# Pics



## Elvia1023 (Feb 26, 2011)

Here are a few pics of me off cycle. Nothing special but I try my best. Gonna update with improvements throughout the year. Hopefully giving me even more drive to reach my goals. My bf is the highest it's been (usually shredded). Not trained in over 2 weeks due to knees and getting an mri on my shoulder (equipment snapped in the gym and I was injured). I feel crap at the moment but will start a cycle soon so look forward to that. I am 6ft 2 about 224 (16 stone).

In my opinion I need to work on everything but especially my calves and overall width (curse of the tall man). Although I do feel like I have a decent structure etc. I know my posing is laughable. Never posed before and felt abit silly but I am sure that will come in time. Thinking about entering a local show in the future. Feel free to comment good or bad. Never taken pics before so better ones will come. Legs will come too. I train them so hard but they aren't where I want them to be. Thats not the reason for the no pics I just asked my gf to take some before in a rush so I will post in the future.


----------



## ASHOP (Feb 27, 2011)

You look great bro. Keep at it. I see alot of potential if you want it bad enough.


----------



## Elvia1023 (Feb 28, 2011)

ALIN said:


> You look great bro. Keep at it. I see alot of potential if you want it bad enough.

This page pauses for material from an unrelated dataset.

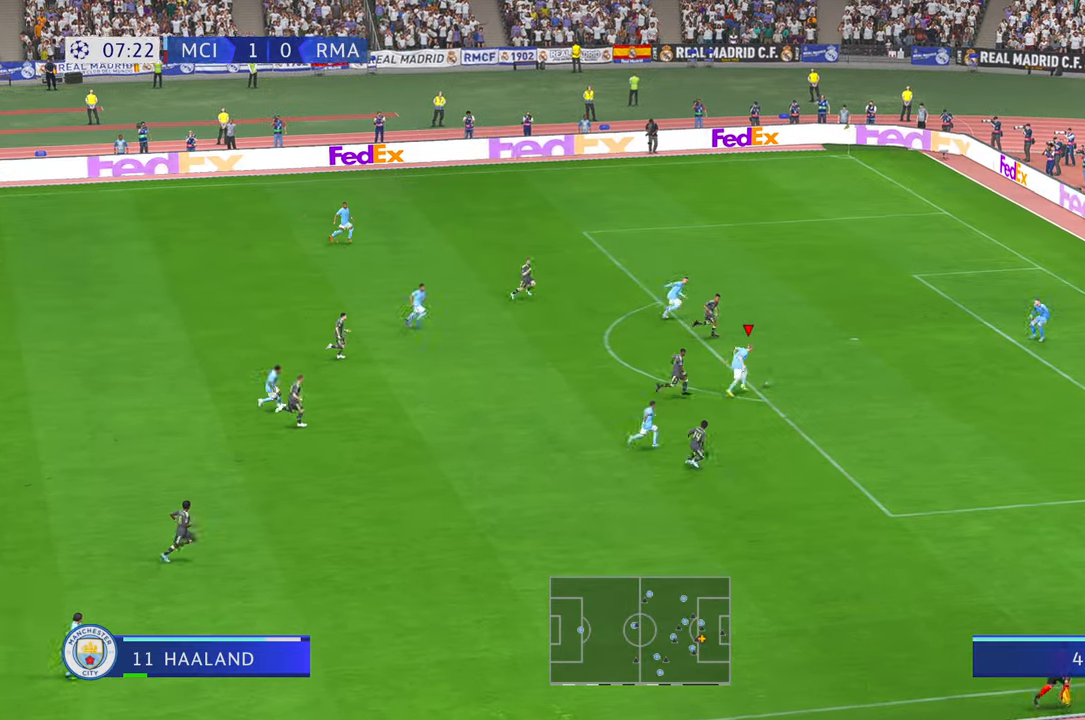
{"buttons": [], "left_stick": "up", "right_stick": "center", "events": []}
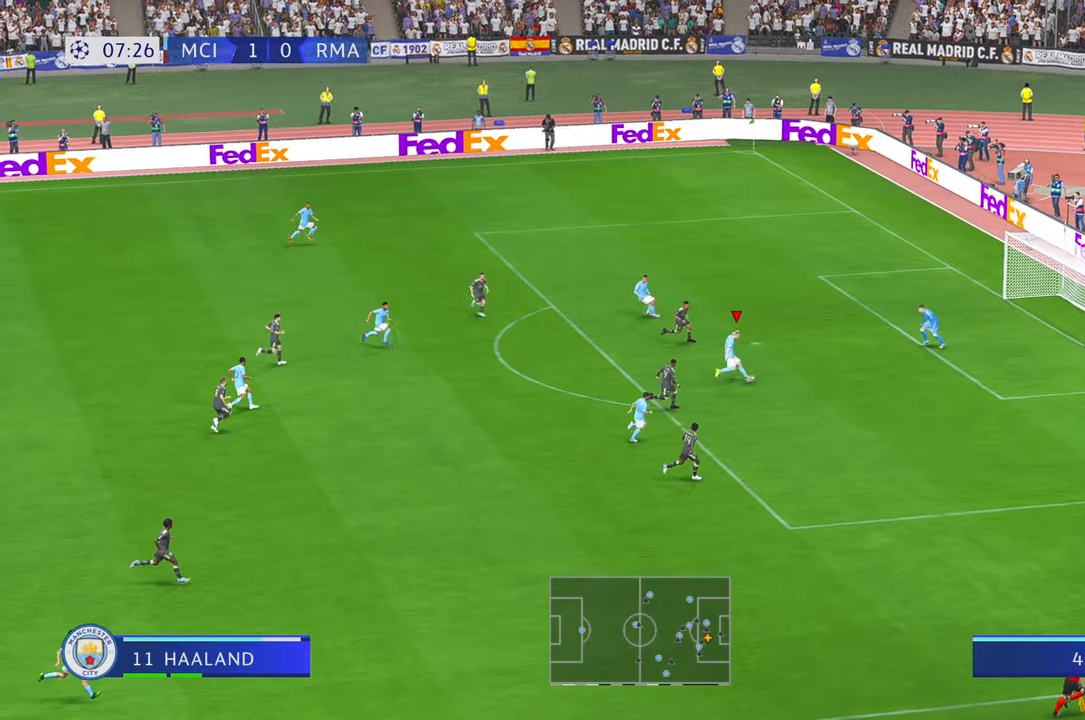
{"buttons": [], "left_stick": "up", "right_stick": "center", "events": []}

Thanks. I do want it so I am gonna progress through the months/years. I have this on my other forum but I consider Anasci my first forum always. Just hope things get better here soon. Pics aren't the best but I will post better in the near future. Gonna post every few months to show my progression and to give me that extra motivation. Thanks again


----------



## Tyrone (Mar 2, 2011)

Awesome to hear Elvia!


----------



## ASHOP (Mar 3, 2011)

Elvia1023 said:


> Thanks. I do want it so I am gonna progress through the months/years. I have this on my other forum but I consider Anasci my first forum always. Just hope things get better here soon. Pics aren't the best but I will post better in the near future. Gonna post every few months to show my progression and to give me that extra motivation. Thanks again



Thanks for sharing those with us and I look forward to seeing your progress.
That gives us all motivation as well.


----------